Human life and freedom seemed to have no protection here, at least until then I had seen no policeman, nowhere was there anybody with pistol or bayonet. How could they sleep at night?

Our hero finds himself similarly confused by the Hins’ inability to differentiate between ‘crime’ and ‘punishment.’ While the proper Englishman tries to explain to a hapless Hins why social order demands that a crime be met with punishment, the Hin simply shakes his head and remarks:

It is not enough that you commit crimes, you even punish as well.

In a discussion about private property, one Hin explains that such a thing cannot exist – the only thing which belongs to a person is their body. Gulliver objects:

There are certain cases when citizens must sacrifice their lives for their country, so at such times the fatherland has our bodies at its disposal. But let us not stray too far from the point. Clothes are private property that other people cannot take away.

While our hero ironically misses the conflict in his statements, he does at first find the Hins to be a near perfect culture.

I may say, it was very strange to my European eyes, seeing this society whose every member was rich without having a single penny. As if the whole society had formed a single household in within which there were no financial problems, no written regulations, no prohibited areas, and no work status problems, but where the members of the family went about freely, helping each other with the housework, and helping themselves from a dish in the middle of the table. I felt a warm, friendly, and intimate atmosphere that I had never before felt among any such people.

And how is this peaceful synchronicity possible? Kazo.

As our author explains:

Kazo is somewhere between chivalry, impartiality, patience, self-respect, and justice. It connotes a general rightful intention but cannot be translated with any of these words…Kazo is a strict mathematical concept for equality of service and counterservice, similar to the principle of action and reaction in physics. If someone who does more strenuous work also eats more, that is kazoo to them. If somebody eats more because his stomach requires it, then that is also kazoo. And if an invalid who does no work wishes to have finer food, then this, too, is kazo.
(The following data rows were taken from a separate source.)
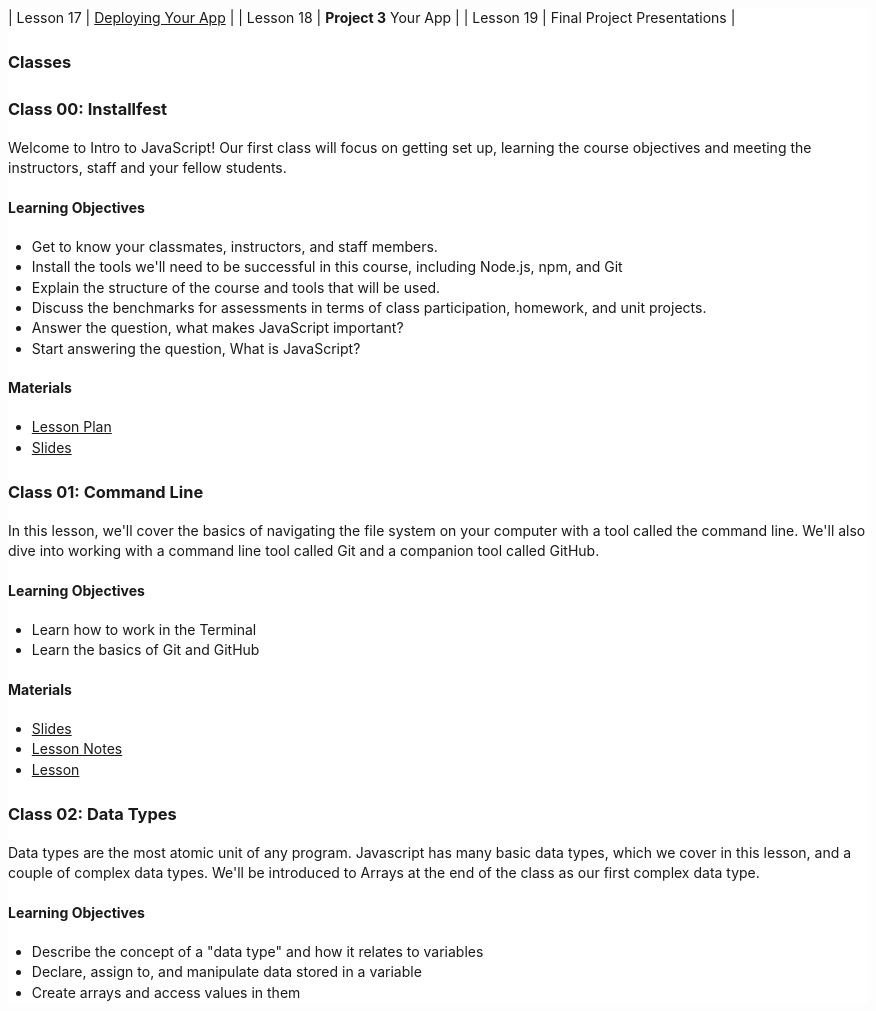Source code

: | Lesson 17 | [Deploying Your App](https://ga-students.github.io/JS-DC/17-deployment) |
| Lesson 18 | **Project 3** Your App                                  |
| Lesson 19 | Final Project Presentations                                         |


### Classes

### Class 00: Installfest
Welcome to Intro to JavaScript! Our first class will focus on getting set up, learning the course objectives and meeting the instructors, staff and your fellow students.

#### Learning Objectives
* Get to know your classmates, instructors, and staff members.
* Install the tools we'll need to be successful in this course, including Node.js, npm, and Git
* Explain the structure of the course and tools that will be used.
* Discuss the benchmarks for assessments in terms of class participation, homework, and unit projects.
* Answer the question, what makes JavaScript important?
* Start answering the question, What is JavaScript?

#### Materials
- [Lesson Plan](00-installfest/lesson_plan.md)
- [Slides](https://ga-students.github.io/JS-DC/00-installfest)


### Class 01: Command Line

In this lesson, we'll cover the basics of navigating the file system on your computer with a tool called the command line. We'll also dive into working with a command line tool called Git and a companion tool called GitHub.

#### Learning Objectives
- Learn how to work in the Terminal
- Learn the basics of Git and GitHub

#### Materials
- [Slides](https://ga-students.github.io/JS-DC/01-command-line)
- [Lesson Notes](01-command-line-JS/lesson_plan.md)
- [Lesson](https://www.youtube.com/watch?v=Tf3uu66NAdM)

### Class 02: Data Types
Data types are the most atomic unit of any program. Javascript has many basic data types, which we cover in this lesson, and a couple of complex data types. We'll be introduced to Arrays at the end of the class as our first complex data type.

#### Learning Objectives
- Describe the concept of a "data type" and how it relates to variables
- Declare, assign to, and manipulate data stored in a variable
- Create arrays and access values in them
…The more talented, the stronger, produce more. To us this appears to be an injustice, but to the inhabitants of this land it is as natural as to expect a bigger output with less fuel consumption in the case of a more efficient machine.

Quite simply:

Kazo is pure reason that perceives with mathematical clarity, in a straight line, when and how it must act – so that the individual, through society, reaches the greatest possible well-being and comfort.

You might wonder how such a thing is possible. How could a whole society of people possibly effortlessly coordinate their efforts in such a way?

A Hin has a perfect parable to explain this to us:

There is a species of ant, for instance. If one ant finds honey, it will take its fill. Now, if it meets a companion that has not found honey and is hungry, it will stick its mouth into the other ant’s mouth and thus the full any will transfer honey from itself until each of them is equally satisfied. How does the full any know that the other is more hungry, and how do both know when each of them is as satisfied as the other? …They know because the fuller ant gives honey to the hungrier one, and they will be equally satisfied when they part.

Kazo, then, can perhaps best be described as the natural path towards perfect equilibrium. The ants don’t need to discuss when enough honey has been shared, nor do they need to ‘know’ in our common sense exactly how much to share. They simply do what is right. Naturally. It is kazo.

It is this principle which allows Hin society to function so smoothly. Without government or economy, without wars or hunger. As we’ll see more tomorrow, our hero is impressed, but distraught, by the functionings of the Hins:

It came to light that everything took place entirely without money. Factories turned out goods but nobody received payment. Goods, on the other hand, lay in warehouses for one and all, and indeed everyone took as much as they wished. I could not imagine how maintaining order was possible in this chaos.